Background/Purpose:

Recent studies revealed that haplogroup J associates with a decreased rate of incident knee Osteoarthritis. Among the functional characteristics of this haplogroup, lower rates of apoptosis stand out. In this study we aimed to evaluate if this process is epigenetically regulated.

Methods:

DNA methylation profiling from a previous study performed in knee articular cartilage was obtained from Gene Expression Omnibus database (accession GSE-43191). In that study, cartilage DNA was isolated from 13 samples carrying the haplogroup J and 20 samples carrying the haplogroup H. The differential methylome between J and H haplogroups was obtained using Lumi and Methylumi packages (R bioconductor).

A subsequent validation by RNA-seq was performed in 7 haplogroup J cartilage samples and 9 haplogroup H cartilage samples. Differential expression data between haplogroups were analyzed using Kallisto package (R bioconductor). Gene ontology analyses from methylation and expression approaches were performed using DAVID (https://david.ncifcrf.gov/).

Results:

Gene ontology analysis of the 538 differentially methylated regions between haplogroups J and H revealed that genes involved in the negative regulation of apoptosis (p=0,021) and catalytic activity (p=0,036) were hypomethylated in haplogroup J cartilages. On the contrary, haplogroup H cartilages showed a enrichment of hypomethylated genes involved in the positive regulation of apoptosis (p=0,008); an enrichment of hypomethylated genes involved in the negative regulation of the metabolic processes of nitrogen compounds (p=0,03) and macromolecules (p=0,026) was detected in haplogroup H cartilages.

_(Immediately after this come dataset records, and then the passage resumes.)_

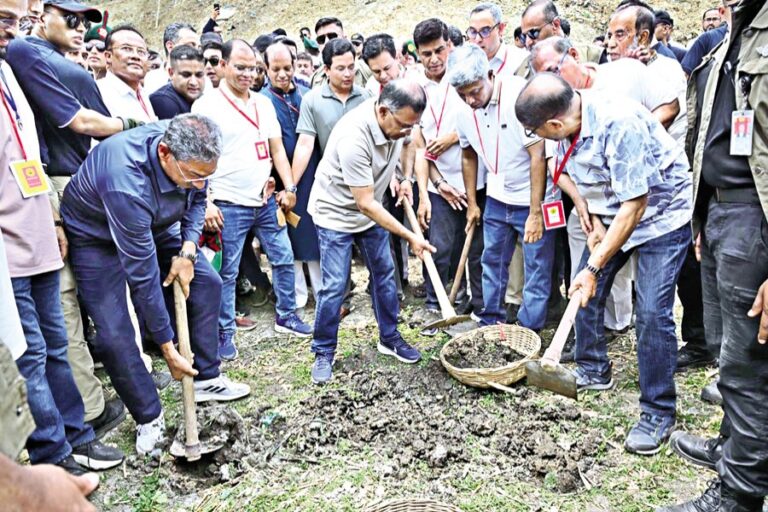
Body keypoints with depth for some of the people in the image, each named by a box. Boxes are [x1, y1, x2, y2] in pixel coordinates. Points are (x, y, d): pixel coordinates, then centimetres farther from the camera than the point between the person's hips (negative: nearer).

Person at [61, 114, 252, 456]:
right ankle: (148, 420, 6)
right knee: (114, 334, -14)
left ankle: (206, 379, 14)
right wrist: (167, 348, -27)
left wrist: (187, 252, -17)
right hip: (97, 237, -6)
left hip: (153, 225, 7)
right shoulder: (127, 185, -43)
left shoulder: (188, 152, -24)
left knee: (207, 283, 1)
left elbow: (196, 201, -1)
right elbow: (142, 276, -36)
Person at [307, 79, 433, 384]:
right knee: (334, 286, -6)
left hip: (370, 209, 7)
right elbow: (365, 203, -31)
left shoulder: (396, 119, -14)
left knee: (384, 275, 10)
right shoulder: (353, 138, -36)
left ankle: (390, 338, 26)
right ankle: (323, 353, 11)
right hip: (336, 213, -7)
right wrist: (410, 237, -29)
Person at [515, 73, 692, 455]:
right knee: (584, 290, 9)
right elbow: (567, 173, 6)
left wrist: (594, 266, -28)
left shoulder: (619, 125, -36)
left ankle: (659, 413, 3)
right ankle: (594, 371, 31)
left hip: (660, 213, -7)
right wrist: (589, 218, -7)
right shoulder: (569, 120, -12)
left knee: (652, 312, -13)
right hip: (612, 212, 8)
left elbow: (635, 206, -31)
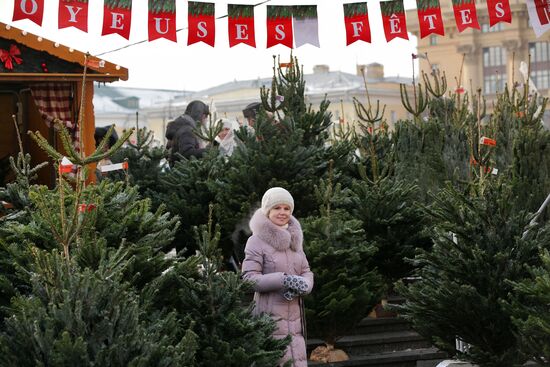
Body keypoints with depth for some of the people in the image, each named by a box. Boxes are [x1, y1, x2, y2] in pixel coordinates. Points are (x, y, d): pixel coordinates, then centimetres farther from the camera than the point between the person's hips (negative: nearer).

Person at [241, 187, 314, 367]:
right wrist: (285, 280, -23)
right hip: (270, 317, -7)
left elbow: (307, 272, 12)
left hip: (294, 316, 7)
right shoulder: (257, 240, -7)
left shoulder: (294, 238, 14)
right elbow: (249, 278, -14)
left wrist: (302, 286, -12)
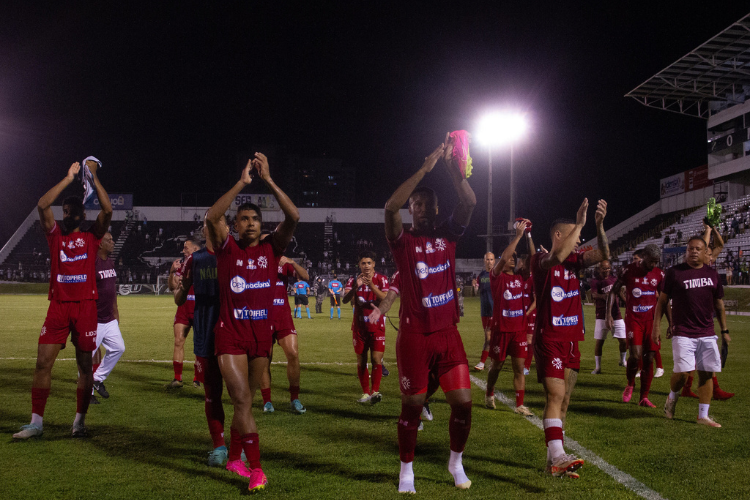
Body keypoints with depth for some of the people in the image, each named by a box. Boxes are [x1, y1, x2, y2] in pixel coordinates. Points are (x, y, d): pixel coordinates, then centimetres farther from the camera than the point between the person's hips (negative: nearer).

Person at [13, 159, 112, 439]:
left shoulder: (92, 236, 7)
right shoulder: (54, 234, 10)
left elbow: (107, 210, -8)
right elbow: (42, 205, -4)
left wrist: (93, 177, -6)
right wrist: (69, 178, -3)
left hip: (85, 306, -1)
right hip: (58, 306, 1)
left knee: (85, 364, 4)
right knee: (43, 362, -3)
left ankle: (80, 421, 15)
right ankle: (36, 422, 4)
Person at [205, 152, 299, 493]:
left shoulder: (271, 248, 4)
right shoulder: (227, 249, 0)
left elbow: (293, 217, -9)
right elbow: (211, 218, -18)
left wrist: (268, 180, -13)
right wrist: (242, 182, -18)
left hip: (262, 336, 3)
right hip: (230, 336, -3)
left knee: (245, 401, 15)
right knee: (242, 401, -10)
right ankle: (256, 469, -6)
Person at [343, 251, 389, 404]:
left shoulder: (381, 279, -2)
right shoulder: (353, 280, 3)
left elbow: (386, 299, -18)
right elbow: (345, 300, -12)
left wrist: (372, 285, -30)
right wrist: (356, 287, -30)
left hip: (377, 326, -2)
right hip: (359, 326, 2)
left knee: (376, 359, -12)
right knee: (361, 361, 4)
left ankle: (375, 391, -12)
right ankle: (366, 393, 11)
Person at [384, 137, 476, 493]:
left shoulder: (448, 236, 8)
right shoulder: (403, 241, -2)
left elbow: (469, 202, -6)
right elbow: (390, 207, -21)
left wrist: (451, 165, -16)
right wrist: (424, 169, -22)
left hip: (448, 333, 3)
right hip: (414, 336, -3)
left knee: (463, 401, 1)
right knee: (412, 406, 4)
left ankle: (456, 462, 24)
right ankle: (406, 469, 23)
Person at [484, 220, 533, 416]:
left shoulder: (520, 278, 9)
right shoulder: (497, 277, -5)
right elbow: (503, 257, -21)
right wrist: (518, 235, -23)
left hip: (519, 329, 4)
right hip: (501, 329, -4)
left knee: (519, 367, 1)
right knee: (497, 366, 10)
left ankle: (520, 405, 5)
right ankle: (489, 394, 33)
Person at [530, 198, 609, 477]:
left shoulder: (574, 261, 11)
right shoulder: (542, 260, -8)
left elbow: (603, 255, -2)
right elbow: (556, 258, -31)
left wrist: (599, 225, -17)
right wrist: (580, 224, -26)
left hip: (571, 341, 7)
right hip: (549, 340, -7)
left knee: (563, 399, 8)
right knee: (555, 395, -19)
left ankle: (553, 461, 15)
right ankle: (557, 456, -28)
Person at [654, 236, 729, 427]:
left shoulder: (712, 274, 10)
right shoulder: (674, 272, -2)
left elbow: (719, 304, 17)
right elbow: (662, 301, 2)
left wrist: (724, 330, 16)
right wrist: (656, 327, -3)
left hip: (707, 333, 4)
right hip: (683, 333, -4)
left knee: (707, 373, 1)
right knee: (682, 371, -12)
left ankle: (703, 415, 10)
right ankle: (672, 397, 19)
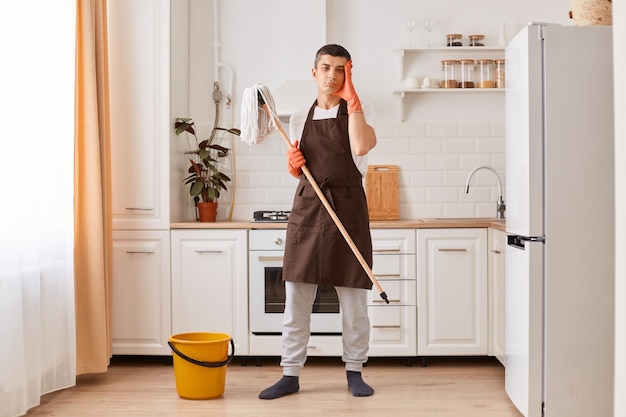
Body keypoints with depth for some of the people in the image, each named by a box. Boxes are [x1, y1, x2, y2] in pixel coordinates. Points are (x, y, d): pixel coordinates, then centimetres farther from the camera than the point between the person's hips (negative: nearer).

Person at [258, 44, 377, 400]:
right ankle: (290, 375, 13)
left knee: (354, 298, 5)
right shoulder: (300, 118, 12)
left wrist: (351, 96, -17)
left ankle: (354, 371, 21)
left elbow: (361, 147, -21)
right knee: (296, 300, 3)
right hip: (307, 209, 3)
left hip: (348, 209, -3)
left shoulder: (362, 111, 1)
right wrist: (293, 165, -2)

Subsequent validation by RNA-seq revealed 416 differentially expressed genes between haplogroups H and J, considering an adjusted p-value≤0,005 as well as a logFc≥±4 (Figure 1). Of these genes, 362 were up-regulated in haplogroup J cartilages and 54 up-regulated in haplogroup H. Among the most differentially altered biological processes, a enrichment of over-expressed genes involved in the positive regulation of apoptosis (p=0,047) and cellular adhesion (p=0,0018) was detected in haplogroup H cartilages. On the contrary, an enrichment of up-regulated genes involved in lipid synthesis (p=0,044), Calcium homeostasis (p=0,047), cell signaling (p=0,00031) and immune system development (p=0,0092) was detected in haplogroup J cartilages.

Conclusion:

Mitochondrial haplogroups J and H induce specific methylation and expression profiles in cartilage samples that lead to an epigenetic regulation of apoptosis, being more repressed in cartilages with J haplogroup and more active in cartilages with H haplogroup.